Mercury provides similar functionality to a number of static analysis tools, such as aapt, but offers far more flexibility by allowing you to interact with these endpoints from the context of an unprivileged application running on the same device.
The Android sandbox is designed to restrict the access of an unprivileged application to other applications and the underlying device, without requesting appropriate permissions. Once you’ve had a look with Mercury, you will be surprised at how much access you actually have.
Mercury was also a part of the latest Blackhat Arsenal 2013 Session in Amsterdam, where the awesome team has demoed neat features and few tricks pentesters can leverage to bypass restrictions and exploit vulnerabilities on Android Smartphones.
Mercury allows you to:
- Interact with the 4 IPC endpoints – activities, broadcast receivers, content providers and services
- Use a proper shell that allows you to play with the underlying Linux OS from the point of view of an unprivileged application (you will be amazed at how much you can still see)
- Find information on installed packages with optional search filters to allow for better control
- Built-in commands that can check application attack vectors on installed applications
- Tools to upload and download files between the Android device and computer without using ADB (this means it can be done over the internet as well!)
- Create new modules to exploit your latest finding on Android, and playing with those that others have found
Here is the latest changelog information as embedded with Mercury package
- Connections between Consoles and Agents can be encrypted with SSL.
- The Agent can require a password to be provided to establish a session.
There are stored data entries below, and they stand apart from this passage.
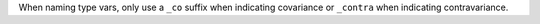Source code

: When naming type vars, only use a ``_co`` suffix when indicating covariance or ``_contra`` when indicating contravariance.
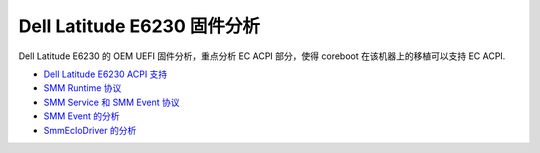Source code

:Dell Latitude E6230 固件分析
==============================

Dell Latitude E6230 的 OEM UEFI 固件分析，重点分析 EC ACPI 部分，使得 coreboot 在该机器上的移植可以支持 EC ACPI.

* `Dell Latitude E6230 ACPI 支持 <dell_acpi.rst>`__
* `SMM Runtime 协议 <smm_runtime.rst>`__
* `SMM Service 和 SMM Event 协议 <smm_service_event.rst>`__
* `SMM Event 的分析 <smm_event.rst>`__
* `SmmEcIoDriver 的分析 <ec_io_driver.rst>`__
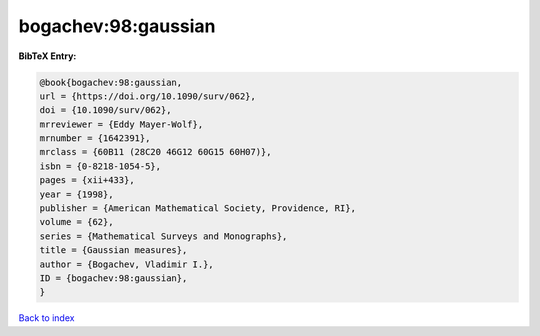 bogachev:98:gaussian
====================

.. :cite:t:`bogachev:98:gaussian`

.. bibliography:: ../../All.bib

**BibTeX Entry:**

.. code-block:: bibtex

   @book{bogachev:98:gaussian,
   url = {https://doi.org/10.1090/surv/062},
   doi = {10.1090/surv/062},
   mrreviewer = {Eddy Mayer-Wolf},
   mrnumber = {1642391},
   mrclass = {60B11 (28C20 46G12 60G15 60H07)},
   isbn = {0-8218-1054-5},
   pages = {xii+433},
   year = {1998},
   publisher = {American Mathematical Society, Providence, RI},
   volume = {62},
   series = {Mathematical Surveys and Monographs},
   title = {Gaussian measures},
   author = {Bogachev, Vladimir I.},
   ID = {bogachev:98:gaussian},
   }

`Back to index <../index>`_

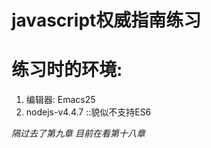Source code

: * javascript权威指南练习
* 练习时的环境:
    1. 编辑器: Emacs25
    2. nodejs-v4.4.7          ::貌似不支持ES6
/隔过去了第九章/
/目前在看第十八章/
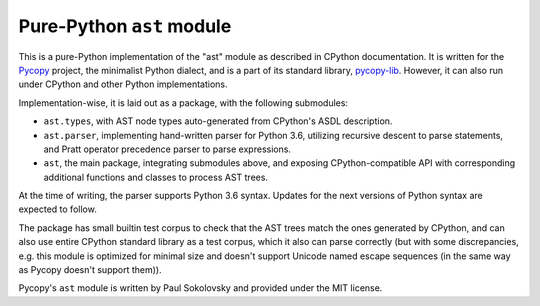 Pure-Python ``ast`` module
==========================

This is a pure-Python implementation of the "ast" module as described in
CPython documentation. It is written for the
`Pycopy <https://github.com/pfalcon/pycopy>`_ project, the minimalist
Python dialect, and is a part of its standard library,
`pycopy-lib <https://github.com/pfalcon/pycopy-lib>`_. However, it can
also run under CPython and other Python implementations.

Implementation-wise, it is laid out as a package, with the following
submodules:

* ``ast.types``, with AST node types auto-generated from CPython's ASDL
  description.
* ``ast.parser``, implementing hand-written parser for Python 3.6,
  utilizing recursive descent to parse statements, and Pratt operator
  precedence parser to parse expressions.
* ``ast``, the main package, integrating submodules above, and exposing
  CPython-compatible API with corresponding additional functions and
  classes to process AST trees.

At the time of writing, the parser supports Python 3.6 syntax. Updates
for the next versions of Python syntax are expected to follow.

The package has small builtin test corpus to check that the AST trees
match the ones generated by CPython, and can also use entire CPython
standard library as a test corpus, which it also can parse
correctly (but with some discrepancies, e.g. this module is optimized
for minimal size and doesn't support Unicode named escape sequences
(in the same way as Pycopy doesn't support them)).

Pycopy's ``ast`` module is written by Paul Sokolovsky and provided
under the MIT license.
- New Mercury modules can be downloaded and installed from the Internet, and
the local file system.
- Significant performance improvements to the Agent.
In addition, the following Github Issues have been closed:
Agent:
# 2 High CPU usage when polling for messages in Session.java.
# 1 High CPU usage on active connection in Server/Client.java.
Console:
# 50 Error when printing ContentProvider Path Permissions.
# 49 app.provider.delete does not work.
# 48 Python 2.x xrange/range optimization.
# 47 Some apps can crash scanner.provider.* modules.
# 44 Running app.package.manifest without specifying a package results in a
Null Pointer Exception.
# 43 Bug in app.provider.query.
# 34 Five, new 3rd Party ‘pilfer’ Modules.
The new console is compatible with the old agent, and vice-versa. However, this
configuration does not support SSL or password-on-connect.